I guess because there's been a lull in commentary about the egregious overreach of "human rights" commissions, the Canadian Human Rights Commission's chief commissar is wading back into the fray with efforts to preserve the detestable censorship provision Section 13 of the Canadian Human Rights Act.
Scaramouche, Five Feet of Fury and Mark Steyn are all over it. Mark writes:
Kathy Shaidle makes another point - that the CHRC is now Canada's largest publisher of racist commentary: It's the one-stop shop for all your racist needs. To take another point I made to Parliament:
Let me take the most recent example of a section 13 conviction. The sole charge on which Marc Lemire was found guilty a month ago was for a post that appeared at his website, written by somebody else. That piece was read by a grand total of just eight people in the whole of Canada, which works out to 0.8 of a Canadian per province, or if you include territories, 0.6153 of a Canadian. And almost all those 0.6153s of a Canadian going to this website and reading this piece were Richard Warman and his fellow dress-up Nazis at the Human Rights Commission, salivating at the prospect of having found another witch to provide more bounty.

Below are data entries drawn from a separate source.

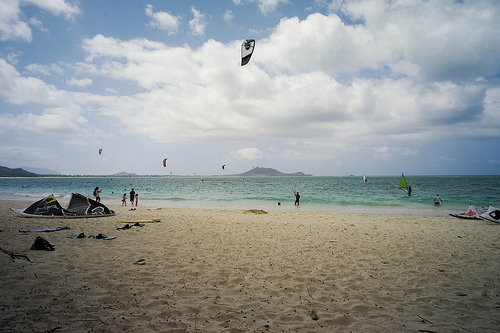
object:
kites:
[99, 146, 230, 171]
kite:
[239, 35, 256, 67]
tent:
[14, 191, 116, 219]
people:
[89, 185, 141, 206]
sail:
[395, 169, 411, 189]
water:
[0, 174, 500, 222]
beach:
[2, 197, 500, 330]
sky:
[1, 1, 500, 174]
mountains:
[232, 166, 320, 179]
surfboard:
[14, 222, 70, 235]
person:
[430, 194, 441, 205]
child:
[132, 192, 140, 205]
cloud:
[256, 10, 385, 71]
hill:
[107, 169, 142, 177]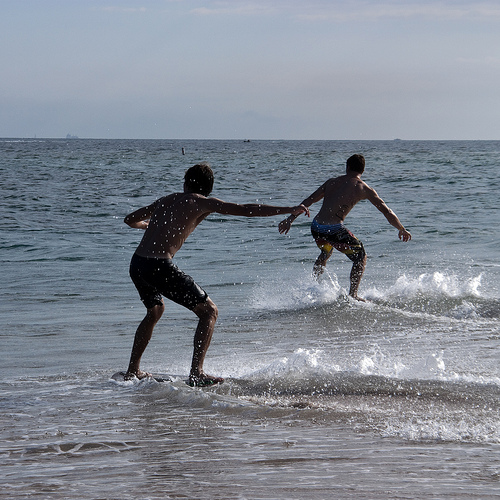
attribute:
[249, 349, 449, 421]
waves — nice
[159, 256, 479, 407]
waves — good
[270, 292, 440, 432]
waves — small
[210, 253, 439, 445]
waves — beautiful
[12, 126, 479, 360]
water — calm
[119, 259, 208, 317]
shorts — black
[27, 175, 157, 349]
water — blue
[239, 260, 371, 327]
water splash — white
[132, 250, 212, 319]
shorts — black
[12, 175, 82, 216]
line — dark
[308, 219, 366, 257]
shorts — black, blue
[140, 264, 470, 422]
waves — ocean, calm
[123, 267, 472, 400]
waves — nice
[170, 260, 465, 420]
waves — water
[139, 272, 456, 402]
waves — awesome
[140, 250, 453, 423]
waves — some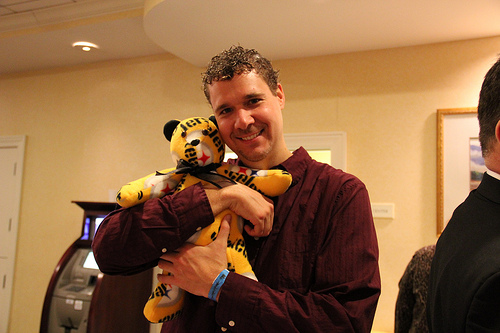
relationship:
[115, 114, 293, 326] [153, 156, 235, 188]
teddy bear has black ribbon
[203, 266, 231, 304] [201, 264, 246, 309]
blue band around man's wrist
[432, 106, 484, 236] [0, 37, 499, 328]
picture on wall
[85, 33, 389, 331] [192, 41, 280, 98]
man has hair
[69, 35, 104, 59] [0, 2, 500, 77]
light on ceiling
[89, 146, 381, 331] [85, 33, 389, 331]
shirt of man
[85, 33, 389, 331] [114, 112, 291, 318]
man holding bear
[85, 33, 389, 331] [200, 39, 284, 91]
man has curly hair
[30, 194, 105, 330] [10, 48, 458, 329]
teller machine against wall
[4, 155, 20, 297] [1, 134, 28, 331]
silver hinges on door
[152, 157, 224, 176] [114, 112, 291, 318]
lace bow on bear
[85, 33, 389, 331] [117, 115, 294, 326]
man holding stuffed animal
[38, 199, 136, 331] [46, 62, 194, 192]
atm machine along wall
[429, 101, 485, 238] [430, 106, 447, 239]
art print framed in brown wood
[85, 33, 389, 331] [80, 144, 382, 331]
man wearing maroon shirt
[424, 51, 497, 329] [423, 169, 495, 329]
man wearing jacket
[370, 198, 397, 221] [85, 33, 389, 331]
thermostat behind man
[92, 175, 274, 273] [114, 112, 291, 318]
right arm across bear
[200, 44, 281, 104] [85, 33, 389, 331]
hair on man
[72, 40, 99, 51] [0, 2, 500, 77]
light on ceiling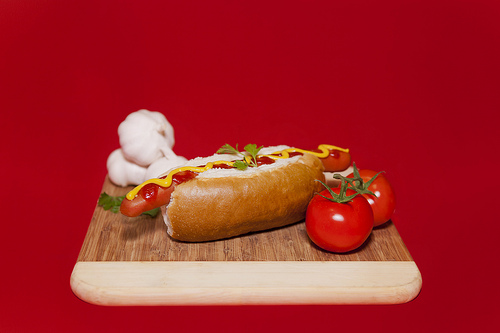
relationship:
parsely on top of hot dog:
[217, 142, 264, 170] [120, 144, 351, 242]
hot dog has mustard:
[120, 144, 351, 242] [124, 143, 350, 200]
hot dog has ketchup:
[120, 144, 351, 242] [141, 148, 340, 207]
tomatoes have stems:
[306, 164, 396, 253] [317, 161, 383, 204]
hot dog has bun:
[120, 144, 351, 242] [159, 143, 325, 243]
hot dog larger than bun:
[120, 144, 351, 242] [159, 143, 325, 243]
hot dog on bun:
[120, 144, 351, 242] [159, 143, 325, 243]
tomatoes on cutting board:
[306, 164, 396, 253] [70, 165, 423, 305]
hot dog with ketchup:
[120, 144, 351, 242] [141, 148, 340, 207]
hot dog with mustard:
[120, 144, 351, 242] [124, 143, 350, 200]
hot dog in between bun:
[120, 144, 351, 242] [159, 143, 325, 243]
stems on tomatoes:
[317, 161, 383, 204] [306, 164, 396, 253]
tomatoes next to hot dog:
[306, 164, 396, 253] [120, 144, 351, 242]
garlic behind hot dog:
[107, 108, 189, 186] [120, 144, 351, 242]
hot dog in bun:
[120, 144, 351, 242] [159, 143, 325, 243]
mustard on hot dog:
[124, 143, 350, 200] [120, 144, 351, 242]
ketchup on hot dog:
[141, 148, 340, 207] [120, 144, 351, 242]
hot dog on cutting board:
[120, 144, 351, 242] [70, 165, 423, 305]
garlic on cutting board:
[107, 108, 189, 186] [70, 165, 423, 305]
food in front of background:
[107, 107, 396, 254] [1, 0, 500, 332]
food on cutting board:
[107, 107, 396, 254] [70, 165, 423, 305]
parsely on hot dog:
[217, 142, 264, 170] [120, 144, 351, 242]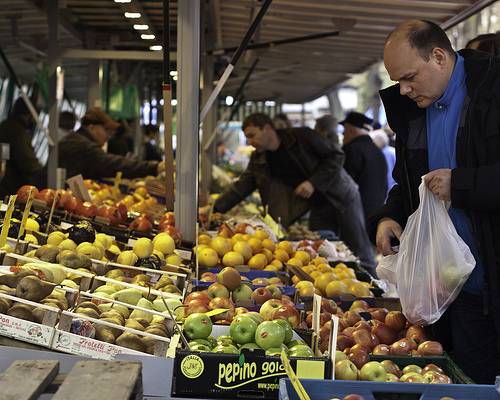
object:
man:
[366, 17, 499, 386]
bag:
[375, 174, 477, 326]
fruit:
[394, 261, 466, 327]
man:
[213, 112, 379, 280]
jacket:
[214, 126, 360, 228]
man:
[35, 108, 175, 193]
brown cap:
[85, 107, 121, 130]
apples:
[185, 266, 454, 384]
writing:
[171, 351, 333, 399]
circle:
[180, 355, 204, 379]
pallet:
[1, 359, 144, 399]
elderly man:
[341, 134, 389, 217]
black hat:
[338, 111, 373, 131]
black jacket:
[342, 134, 389, 218]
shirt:
[425, 50, 487, 296]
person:
[0, 96, 48, 200]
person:
[141, 124, 162, 162]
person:
[107, 117, 134, 153]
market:
[0, 0, 500, 400]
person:
[338, 111, 388, 217]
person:
[315, 115, 340, 143]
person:
[273, 113, 291, 129]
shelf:
[0, 268, 177, 361]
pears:
[0, 267, 182, 362]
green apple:
[230, 315, 255, 343]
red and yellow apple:
[183, 266, 387, 382]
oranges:
[196, 229, 374, 298]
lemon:
[23, 218, 182, 273]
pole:
[176, 1, 199, 245]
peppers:
[17, 185, 182, 247]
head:
[383, 19, 454, 108]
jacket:
[36, 127, 159, 190]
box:
[0, 176, 196, 398]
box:
[175, 229, 500, 399]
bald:
[387, 19, 431, 40]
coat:
[365, 33, 499, 315]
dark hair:
[407, 19, 455, 62]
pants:
[428, 290, 500, 387]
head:
[81, 107, 121, 146]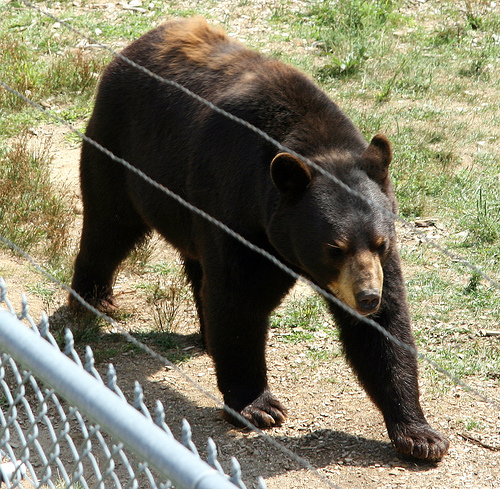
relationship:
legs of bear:
[204, 279, 442, 459] [82, 33, 452, 434]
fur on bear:
[159, 12, 215, 63] [32, 20, 447, 467]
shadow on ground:
[0, 306, 312, 481] [10, 7, 498, 483]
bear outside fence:
[32, 20, 447, 467] [7, 9, 381, 485]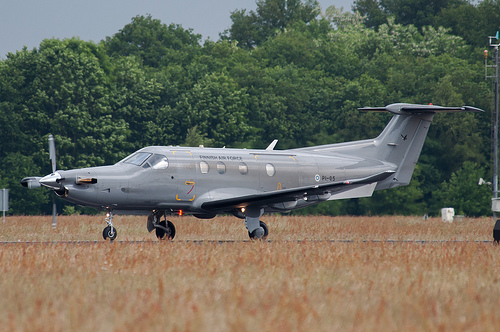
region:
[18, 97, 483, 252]
The plane on the runway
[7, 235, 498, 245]
The runway below the plane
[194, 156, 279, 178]
The windows on the side of the plane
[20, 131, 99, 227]
The plane's propeller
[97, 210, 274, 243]
The plane's landing gear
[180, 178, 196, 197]
The number 7 on the plane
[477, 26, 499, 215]
The tower behind the plane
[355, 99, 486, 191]
The tail of the plane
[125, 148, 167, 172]
The windshield of the plane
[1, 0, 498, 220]
The trees in the background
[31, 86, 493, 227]
the airplane that is about to take off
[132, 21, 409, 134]
trees in the back ground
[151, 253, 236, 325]
the burned grass in the fore ground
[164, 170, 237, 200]
number 7 on the airplane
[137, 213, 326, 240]
the landing gear of the airplane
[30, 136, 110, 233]
the propellers of the airplane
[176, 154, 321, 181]
four windows of the airplane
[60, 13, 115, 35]
the cloudy skies in the back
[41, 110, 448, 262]
the grey airplane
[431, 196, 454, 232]
a white bucket in the back ground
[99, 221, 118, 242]
Front wheel on a jet.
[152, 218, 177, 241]
Larger side wheel on a gray jet.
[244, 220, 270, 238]
Back wheel on a gray jet.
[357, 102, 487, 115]
Thin panel of wing on the tail end of a plane.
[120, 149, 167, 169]
Front windshield on the gray plane.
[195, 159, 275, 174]
Four round side windows on a jet.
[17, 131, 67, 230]
Gray propeller on the front of a gray plane.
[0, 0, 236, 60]
Dark blue and gray sky above the trees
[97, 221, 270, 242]
All the wheels of a gray jet.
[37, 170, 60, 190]
Pointy silver nose of a plane.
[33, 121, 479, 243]
the grey airplane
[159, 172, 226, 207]
the number 7 on the airplane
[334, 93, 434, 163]
the wing of the back of the plane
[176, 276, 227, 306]
the burnt grass on the foreground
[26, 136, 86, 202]
the propellers on front of the plane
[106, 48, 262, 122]
the bushes and trees behind the plane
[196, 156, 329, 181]
the four windows on the side of the plane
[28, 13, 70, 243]
the nice scene of the plane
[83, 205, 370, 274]
the landing gear for the plane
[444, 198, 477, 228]
a white bucket in the far background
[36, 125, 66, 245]
The propeller on a plane.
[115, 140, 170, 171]
The windshield on an airplane.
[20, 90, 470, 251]
The airplane is gray.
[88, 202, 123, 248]
The front wheel on the airplane.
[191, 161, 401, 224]
The wing on the airplane.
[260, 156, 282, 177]
A passenger window on the airplane.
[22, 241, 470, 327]
Brown grass near the airplane.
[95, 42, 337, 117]
Green trees behind the airplane.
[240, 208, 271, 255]
A wheel on an airplane.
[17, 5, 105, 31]
The sky is gray.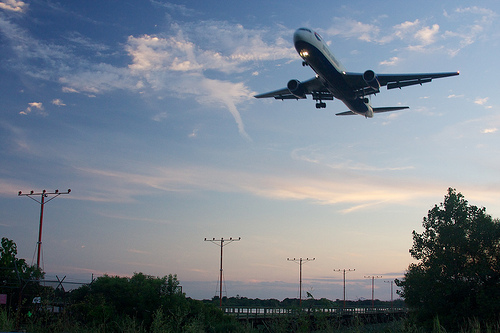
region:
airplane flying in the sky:
[257, 22, 459, 124]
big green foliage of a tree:
[394, 188, 498, 325]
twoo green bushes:
[6, 236, 193, 326]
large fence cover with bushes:
[79, 296, 413, 331]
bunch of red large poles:
[14, 187, 410, 321]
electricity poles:
[16, 188, 398, 310]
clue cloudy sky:
[7, 1, 497, 296]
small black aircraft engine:
[308, 83, 329, 105]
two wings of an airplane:
[237, 64, 460, 103]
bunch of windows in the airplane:
[321, 35, 349, 77]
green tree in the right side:
[399, 194, 499, 324]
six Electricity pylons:
[18, 182, 418, 318]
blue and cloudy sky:
[3, 3, 498, 303]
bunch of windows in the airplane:
[319, 42, 346, 75]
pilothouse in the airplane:
[290, 27, 315, 38]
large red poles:
[13, 188, 400, 310]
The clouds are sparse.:
[118, 40, 229, 107]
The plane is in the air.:
[241, 19, 446, 165]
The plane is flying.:
[252, 28, 410, 151]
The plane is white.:
[264, 26, 461, 151]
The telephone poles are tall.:
[14, 184, 387, 314]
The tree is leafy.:
[415, 208, 486, 318]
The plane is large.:
[252, 21, 416, 140]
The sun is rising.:
[75, 51, 485, 316]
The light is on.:
[290, 47, 315, 67]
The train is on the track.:
[95, 280, 336, 331]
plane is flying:
[241, 16, 466, 130]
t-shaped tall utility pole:
[7, 179, 80, 286]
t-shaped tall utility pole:
[203, 233, 245, 300]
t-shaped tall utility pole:
[277, 254, 319, 303]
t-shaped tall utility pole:
[327, 261, 359, 304]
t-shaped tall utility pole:
[361, 271, 386, 301]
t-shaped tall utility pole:
[380, 277, 404, 298]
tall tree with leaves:
[402, 187, 494, 322]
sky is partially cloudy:
[4, 2, 249, 170]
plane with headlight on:
[249, 20, 463, 138]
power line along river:
[20, 175, 60, 283]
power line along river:
[203, 230, 238, 300]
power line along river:
[284, 251, 311, 306]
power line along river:
[331, 255, 358, 300]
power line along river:
[359, 271, 385, 294]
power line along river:
[381, 280, 399, 301]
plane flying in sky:
[251, 12, 442, 132]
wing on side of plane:
[356, 62, 456, 88]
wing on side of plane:
[263, 77, 327, 109]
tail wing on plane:
[340, 100, 406, 127]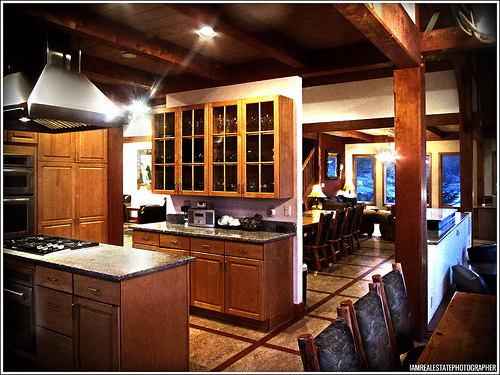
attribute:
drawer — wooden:
[31, 265, 76, 300]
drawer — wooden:
[71, 270, 121, 310]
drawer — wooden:
[218, 239, 263, 259]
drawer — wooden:
[185, 237, 222, 260]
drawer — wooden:
[151, 230, 192, 252]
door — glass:
[241, 93, 274, 193]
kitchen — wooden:
[1, 34, 299, 370]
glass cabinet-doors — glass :
[153, 112, 288, 197]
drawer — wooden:
[62, 267, 125, 304]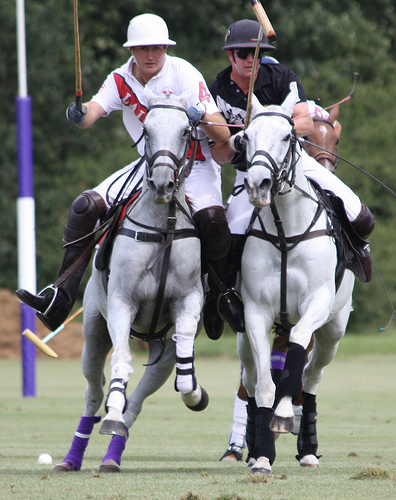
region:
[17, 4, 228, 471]
Polo player on a horse.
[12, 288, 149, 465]
Identifying color on pole and horse.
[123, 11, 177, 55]
White hat on player.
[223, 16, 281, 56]
Black hat on a player.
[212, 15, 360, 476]
Polo player playing polo.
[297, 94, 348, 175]
Horse in the background.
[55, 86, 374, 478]
Horses that riders are riding.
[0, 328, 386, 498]
Green area that players are on.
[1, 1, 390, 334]
Trees in the background.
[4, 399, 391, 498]
Divets in the ground where it is dug up.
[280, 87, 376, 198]
one brown horse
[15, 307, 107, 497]
trying to hit the ball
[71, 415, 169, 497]
blue wrap on the horse's hoofs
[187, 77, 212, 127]
number 4 on his jersey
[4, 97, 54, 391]
white and blue pole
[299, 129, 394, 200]
crop used to move horse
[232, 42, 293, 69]
man is wearing sunglasses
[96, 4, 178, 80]
man wearing a white helmet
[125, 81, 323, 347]
two white horses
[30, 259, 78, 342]
boot in the stirup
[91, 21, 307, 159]
two people racing their animals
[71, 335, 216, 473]
hooves of the animals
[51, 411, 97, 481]
sock on the horses leg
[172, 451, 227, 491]
green ground under horses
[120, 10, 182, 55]
hat on man's head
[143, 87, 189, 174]
white horse carrying man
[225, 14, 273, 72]
black helmet and glasses on man's head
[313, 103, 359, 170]
brown horse behind the white ones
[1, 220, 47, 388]
blue and white pole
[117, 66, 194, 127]
red and white shirt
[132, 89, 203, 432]
white horse ridden during polo tournament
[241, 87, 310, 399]
white horse ridden during polo tournament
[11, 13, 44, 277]
white and purple pole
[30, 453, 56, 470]
white ball used during polo tournament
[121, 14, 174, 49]
white helmet worn by player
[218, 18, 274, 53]
black helmet worn by player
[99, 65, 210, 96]
red and white shirt worn by player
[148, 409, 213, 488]
green grass on polo field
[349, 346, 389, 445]
green grass on polo field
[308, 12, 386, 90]
tree with green leaves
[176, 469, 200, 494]
part of a green ground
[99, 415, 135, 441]
edge of a hoof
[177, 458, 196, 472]
part of a shade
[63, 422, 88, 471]
part of a cloth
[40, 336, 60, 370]
edge of a wood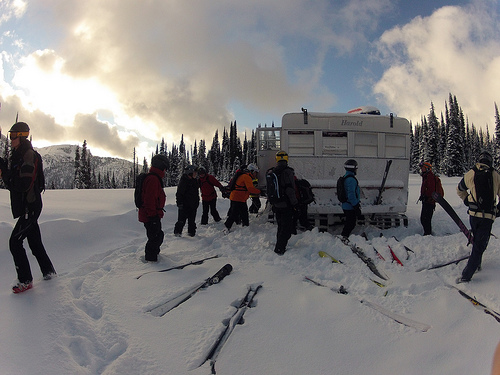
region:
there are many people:
[6, 142, 498, 261]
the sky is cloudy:
[79, 17, 255, 109]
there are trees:
[412, 117, 488, 164]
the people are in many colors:
[142, 157, 366, 224]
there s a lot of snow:
[16, 289, 166, 367]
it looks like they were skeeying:
[165, 262, 464, 323]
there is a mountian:
[44, 142, 128, 201]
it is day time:
[116, 13, 450, 105]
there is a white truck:
[280, 115, 435, 170]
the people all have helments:
[149, 132, 317, 187]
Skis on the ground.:
[139, 260, 265, 373]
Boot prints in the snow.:
[63, 273, 134, 370]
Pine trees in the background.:
[148, 124, 258, 181]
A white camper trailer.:
[280, 110, 411, 222]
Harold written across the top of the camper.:
[338, 115, 368, 127]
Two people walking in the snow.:
[172, 155, 227, 240]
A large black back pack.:
[466, 166, 495, 208]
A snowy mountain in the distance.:
[40, 138, 144, 191]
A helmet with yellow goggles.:
[8, 118, 35, 139]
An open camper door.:
[253, 125, 280, 188]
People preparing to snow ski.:
[126, 147, 371, 269]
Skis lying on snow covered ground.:
[127, 254, 282, 374]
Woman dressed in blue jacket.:
[336, 172, 365, 215]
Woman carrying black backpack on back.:
[333, 173, 351, 205]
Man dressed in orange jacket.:
[228, 168, 263, 203]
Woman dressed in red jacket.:
[132, 166, 168, 226]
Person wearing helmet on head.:
[8, 120, 33, 142]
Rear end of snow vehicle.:
[277, 110, 411, 228]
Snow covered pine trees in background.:
[418, 87, 495, 177]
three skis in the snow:
[150, 252, 279, 359]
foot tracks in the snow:
[54, 269, 121, 372]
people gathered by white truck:
[126, 156, 325, 261]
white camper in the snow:
[285, 107, 399, 230]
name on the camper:
[323, 108, 378, 137]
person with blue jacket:
[320, 152, 368, 245]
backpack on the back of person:
[125, 169, 151, 222]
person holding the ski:
[399, 142, 460, 244]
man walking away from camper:
[6, 110, 72, 312]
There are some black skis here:
[193, 318, 218, 369]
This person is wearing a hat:
[8, 120, 32, 146]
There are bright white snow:
[299, 322, 310, 348]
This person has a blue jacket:
[342, 184, 352, 207]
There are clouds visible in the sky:
[133, 59, 160, 137]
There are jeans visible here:
[467, 210, 492, 282]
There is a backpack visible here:
[265, 170, 288, 227]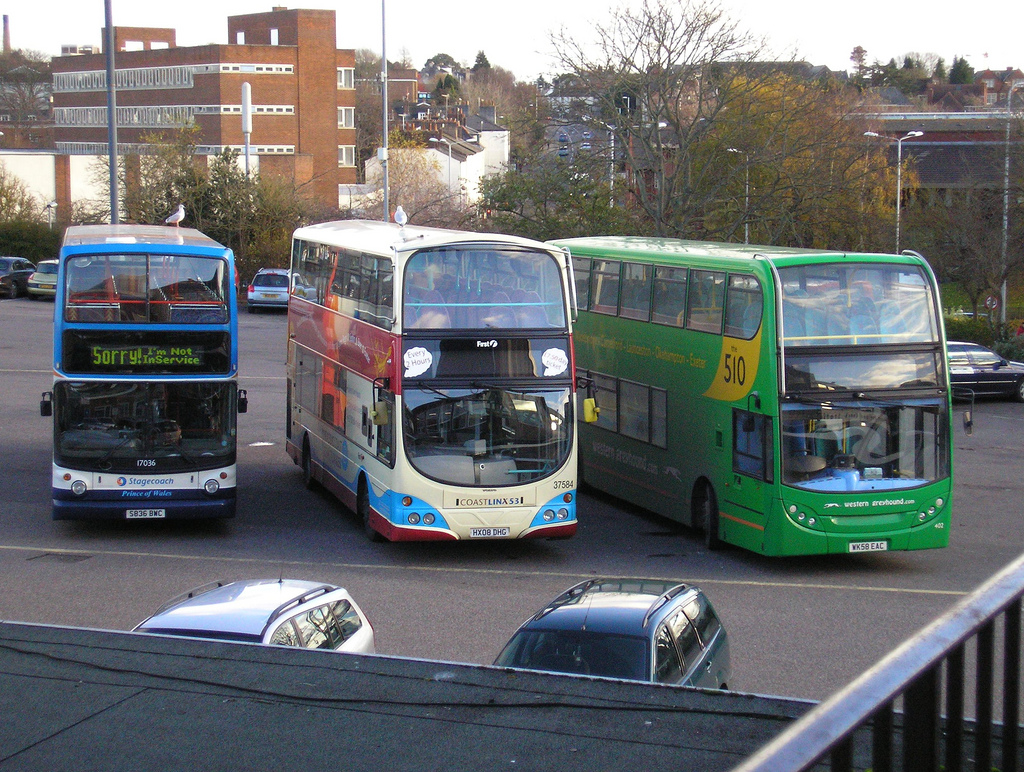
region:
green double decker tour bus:
[576, 233, 953, 559]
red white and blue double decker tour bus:
[277, 214, 581, 547]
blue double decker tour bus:
[46, 224, 239, 529]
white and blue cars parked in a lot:
[125, 571, 739, 711]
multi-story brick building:
[51, 6, 358, 215]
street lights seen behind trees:
[576, 104, 1016, 250]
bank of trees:
[485, 0, 893, 248]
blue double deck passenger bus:
[18, 214, 260, 537]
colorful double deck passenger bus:
[282, 219, 595, 546]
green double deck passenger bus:
[603, 229, 958, 566]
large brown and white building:
[64, 8, 365, 189]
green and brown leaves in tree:
[782, 150, 836, 186]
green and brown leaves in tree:
[687, 173, 765, 231]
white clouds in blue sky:
[416, 8, 461, 48]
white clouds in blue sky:
[179, 7, 211, 26]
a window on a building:
[43, 69, 62, 98]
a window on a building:
[72, 59, 83, 95]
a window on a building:
[97, 75, 111, 99]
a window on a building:
[176, 66, 196, 89]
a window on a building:
[59, 107, 61, 123]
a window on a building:
[82, 111, 96, 127]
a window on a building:
[115, 117, 135, 124]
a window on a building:
[158, 110, 172, 129]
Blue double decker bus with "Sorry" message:
[42, 224, 246, 542]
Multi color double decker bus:
[286, 215, 599, 560]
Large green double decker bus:
[547, 233, 978, 569]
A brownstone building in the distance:
[51, 6, 359, 221]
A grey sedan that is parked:
[244, 266, 295, 312]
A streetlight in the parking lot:
[864, 126, 923, 254]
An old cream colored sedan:
[24, 258, 62, 300]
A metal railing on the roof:
[725, 546, 1020, 769]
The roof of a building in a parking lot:
[0, 617, 1021, 767]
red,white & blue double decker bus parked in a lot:
[287, 228, 578, 538]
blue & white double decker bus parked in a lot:
[43, 222, 252, 526]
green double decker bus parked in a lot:
[557, 239, 976, 554]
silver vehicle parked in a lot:
[246, 266, 295, 312]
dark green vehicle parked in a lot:
[492, 569, 731, 684]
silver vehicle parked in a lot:
[135, 578, 380, 655]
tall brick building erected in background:
[58, 0, 356, 230]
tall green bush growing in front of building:
[226, 178, 313, 259]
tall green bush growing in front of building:
[86, 138, 173, 233]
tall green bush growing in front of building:
[0, 175, 45, 253]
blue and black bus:
[41, 195, 266, 556]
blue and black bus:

In other words, no one in Canada saw this post. No one in Canada read it. Nothing could be less “likely to expose” anyone to hatred or contempt than an unread post at an unread website. Yet Canadian taxpayers paid for Jennifer Lynch and the Nazi fetishists at the commission to investigate this unread bit of nothing for six years.
In the course of securing this itsy-bitsy single conviction, these psychologically disturbed employees of the Human Rights Commission wrote and distributed far more hate speech of their own.
By the way, Kathy is absolutely right to reprint one of the "hate poems" helpfully anthologized by the CHRC. Aside from the fact that the author should have been prosecuted for his appalling false rhymes, the notion that material deemed not only criminal but dangerous if printed on a private unread web site can be disseminated perfectly legally by a far more widely read government website exposes the lie on which Commissar Lynch's lavish sinecure rests - that, if exposed to this material, the moronic citizenry would be rampaging down the 401 from one pogrom to the next.
No, they wouldn't. It's wholly irrelevant to the Queen's peace, but it's vital to control-freak conceptions of state power.
What's interesting is that under Section 13 as written there is no defense for truth and no defense for motive. The speech is deemed to be harmful because of its impact on designated minority groups, not on whether it is factually true or whether the person making the expression was inwardly motivated by hatred.
So, Jennifer Lynch et. al. could argue that their posting the tacky poem that got Mark Lemire into trouble is okay because their motivation is to show how hard they are working to rid the world of hate speech. But no, she is in violation of Section 13 as it is written.
If a magazine or a blog posts the poem for journalistic reasons, those motives would not count for a hill of beans under Section 13 and the latest postmodern "human rights" thinking if some interest group decided to make an example of you. Mark Steyn got hauled before three jurisdictions for accurately quoting Imams and citing accurate statistics about demographic trends. Truth is no defense, neither is motive under these various "human rights" codes. And clearly there are people out there who like filing complaints merely for the hassle it causes.
Yeah, yeah, the CHRT has "written in" Taylor and Jennifer Lynch has smiled her Cheshire-cat smile in agreement, while at the same time appealing the CHRT Lemire decision. What other reason than to back the previous status quo? Or to say that Lemire's poem was so hateful that it did fit the definition.
You see, the open-ended Section 13, even interpreted by the penumbra of Taylor, (which does speak to motive and narrows what constitutes hate speech) gives power to folks like Lynch that makes her the chief arbiter of what one is allowed to say or publish in Canada. It also gives activists of various stripes can use to punish their political opponents through lawfare.
Here's what the CHRC is saying now:
5.1 Definition of hatred and contempt - The Commission applies the restrictive definition of hatred and contempt established by the Supreme Court of Canada in the Taylor case. Applying this definition ensures that the exercise of the Commission’s mandate does not offend the Charter.
This means that in order to come within the ambit of section 13, the communication that is the subject of the complaint must be so excessive and extreme in nature that it suggests that a given race, sex, religion or other group identifiable in relation to one or more grounds in the CHRA is devoid of any redeeming qualities as human beings. If the message does not meet this threshold, it will not be found to come within the ambit of section 13, notwithstanding that the message is offensive, controversial, shocking or disgusting to some.
But then it thought Lemire's poem fit the bill. You can read the poem on the CHRC site here.
It goes on to talk about non-whites and people with turbans etc. displacing whites. It's the kind of stuff that would make me not want to read Mark Lemire's site and possibly explains why his readership was so low.
But should this be against the law?
Do you want Jennifer Lynch deciding? What about a legitimate news story on how some ethnic groups might be using welfare and Canada's generous family class programs to abuse our system?
Where does it end?
And then, how come you never see any human rights commission taking action against signs in downtown Toronto or Calgary talking about killing the Jews?